A wife’s letter to her childless husband on Father’s Day

 

I lay in bed the other night, hands crossed over my heart and legs pin-straight, and thought of those words:

This is not about me at all, is it? This is all about you.

That’s what you said to me when I told you I wanted to have the procedure done. A procedure that would be risky, as any procedure is, but that might point us to what’s wrong. The answer to why our children are in the clouds and not here with us.

I was angry at you for saying such a cruel thing. So I went to bed in silence and didn’t tell you to sleep with God and dream with me like I always do. I didn’t kiss you or reach for your hand in reconciliation. I simply lay there, emotionally entombed, trying not to breathe too hard or feel too much as I waited for sleep to find you and take you deep into the hush of night.

But here’s what sleep whispered to me: you were right.

Much of the past six years has been about me. When I was pregnant it was all about keeping me healthy, happy and calm. And when I wasn’t, it was about the same. You took the brunt of my suffering and sadness. You held me when I cried and told me we’d be okay when I ran out of tears. You told me that I was more than enough, that the two of us were more than enough. And on Mother’s Day, when nearly everyone forgot to remember, you were there just as you always are.

Our first child would have turned five this year. My instincts told me she was a girl and this is how I’ve seen her in my dreams: a green-eyed chatterbox with my curly hair and your long lashes, running through a field of asters, buttercups and thimbleweeds. She’s always wearing a white eyelet dress with blue ribbon threading its hem. It’s soiled with what looks like chocolate ice cream and her knees are skinned. I hear her calling to you:

Daddy, Daddy, come find me.

Then she ducks behind a Black Maple, certain you can’t see her. You can, of course, and you find her, pick her up and swing her around as you tell her you love her. Then I wake up, still hearing your laughter, yours and our daughter’s.

I thought of this dream last Sunday as I watched you in the quiet moments before releasing your butterfly in the RTS (Renew Through Sharing) Garden.

Butterfly Release 2014_Ren_butterfly

And I wondered if you whispered I love you before you opened the purple envelope and let her fly away. A symbolic gesture of the sorrow we have felt and an acknowledgement of the tremendous weight of empty arms.

Butterfly Release 2014_butterflies

When I opened my own I sent some sadness with it: sadness for thinking my heartache went deeper because it could be seen and sadness for not honoring the differences in our grieving.  Because there are differences.

Perhaps you have always been strong because you felt you had to or because that’s just who you are. But I want you to know…

it’s okay to cry,

it’s okay to scream,

and it’s okay to shake your fist at the moon.

============

THE PROBLEM »
Copy the Father's Day letter, starting with "This is not" and going on through "here with us.", but change "procedure" to "surgery". Work only from the Father's Day letter.

SOURCE DATA »
============

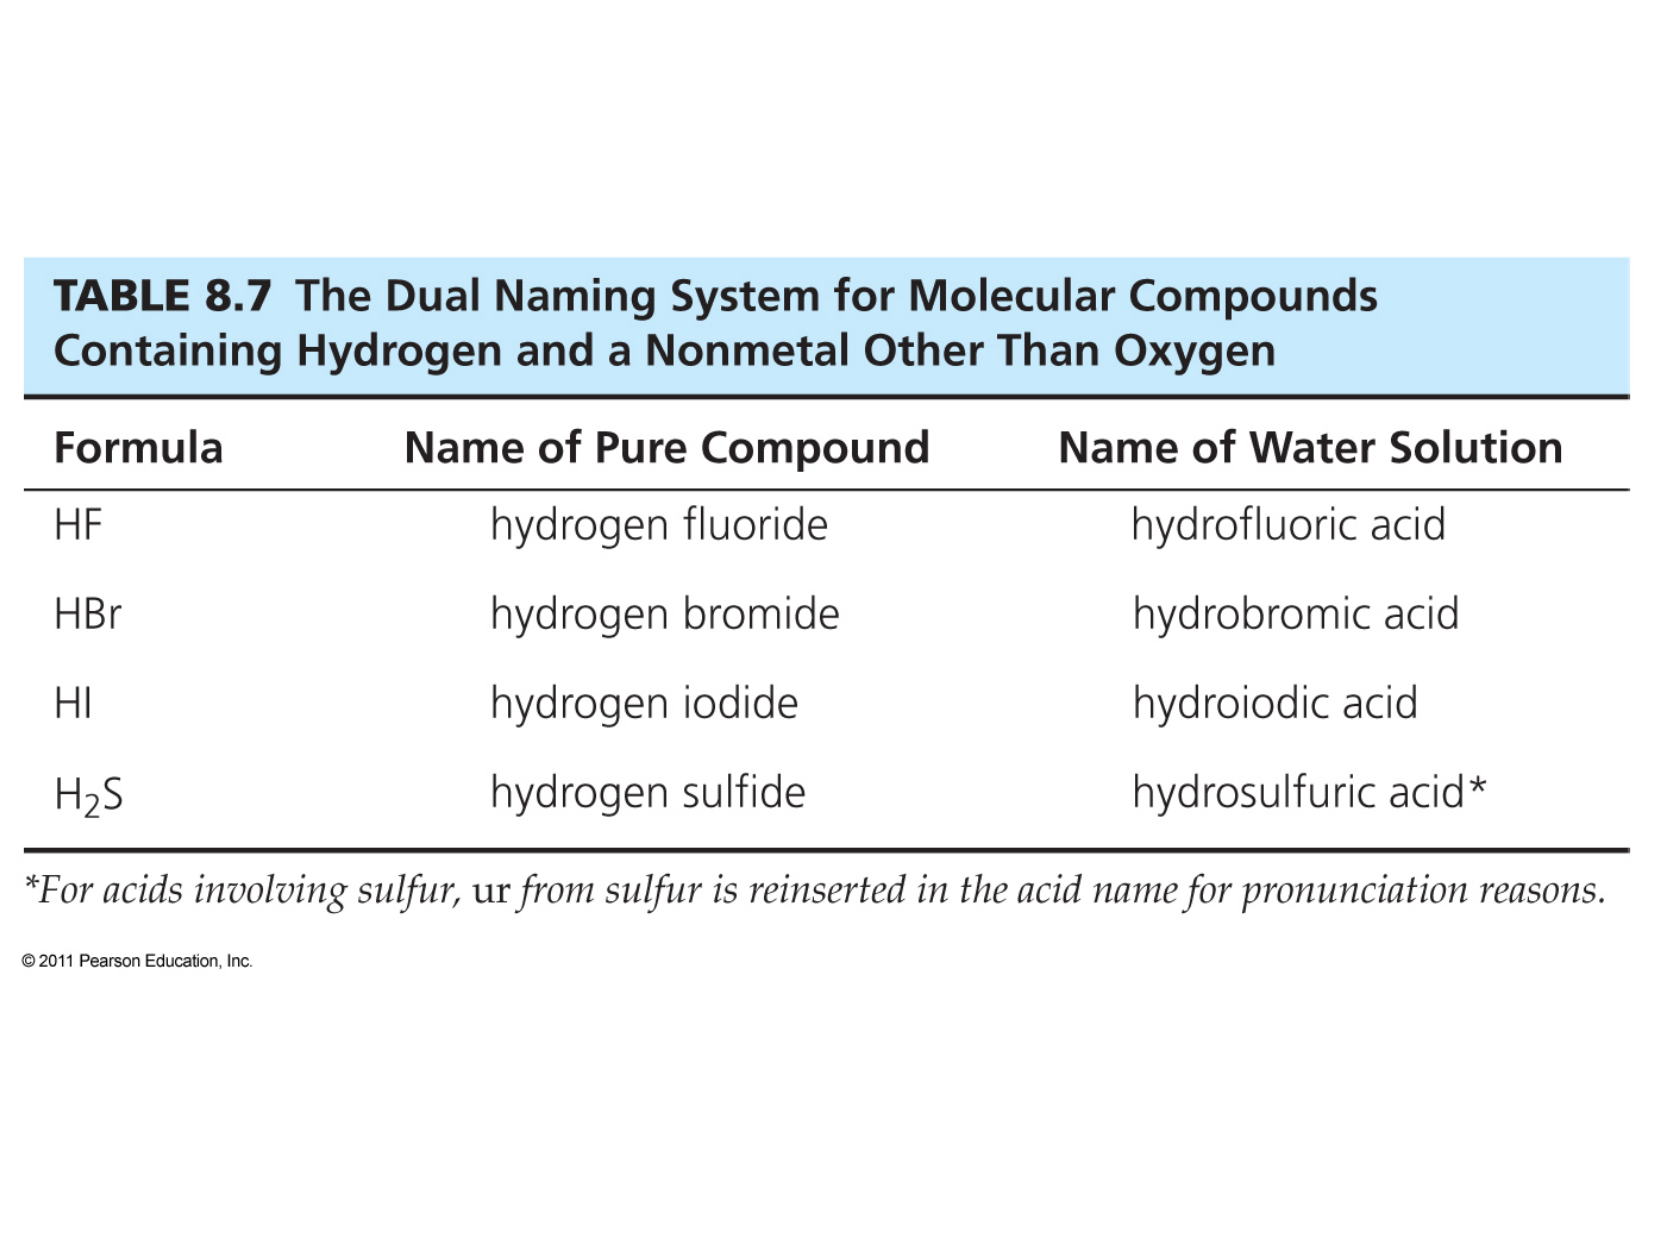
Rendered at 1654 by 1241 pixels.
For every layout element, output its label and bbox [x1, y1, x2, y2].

picture [0, 234, 1654, 1006]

============

RESPONSE »
This is not about me at all, is it? This is all about you.

That’s what you said to me when I told you I wanted to have the surgery done. A surgery that would be risky, as any surgery is, but that might point us to what’s wrong. The answer to why our children are in the clouds and not here with us.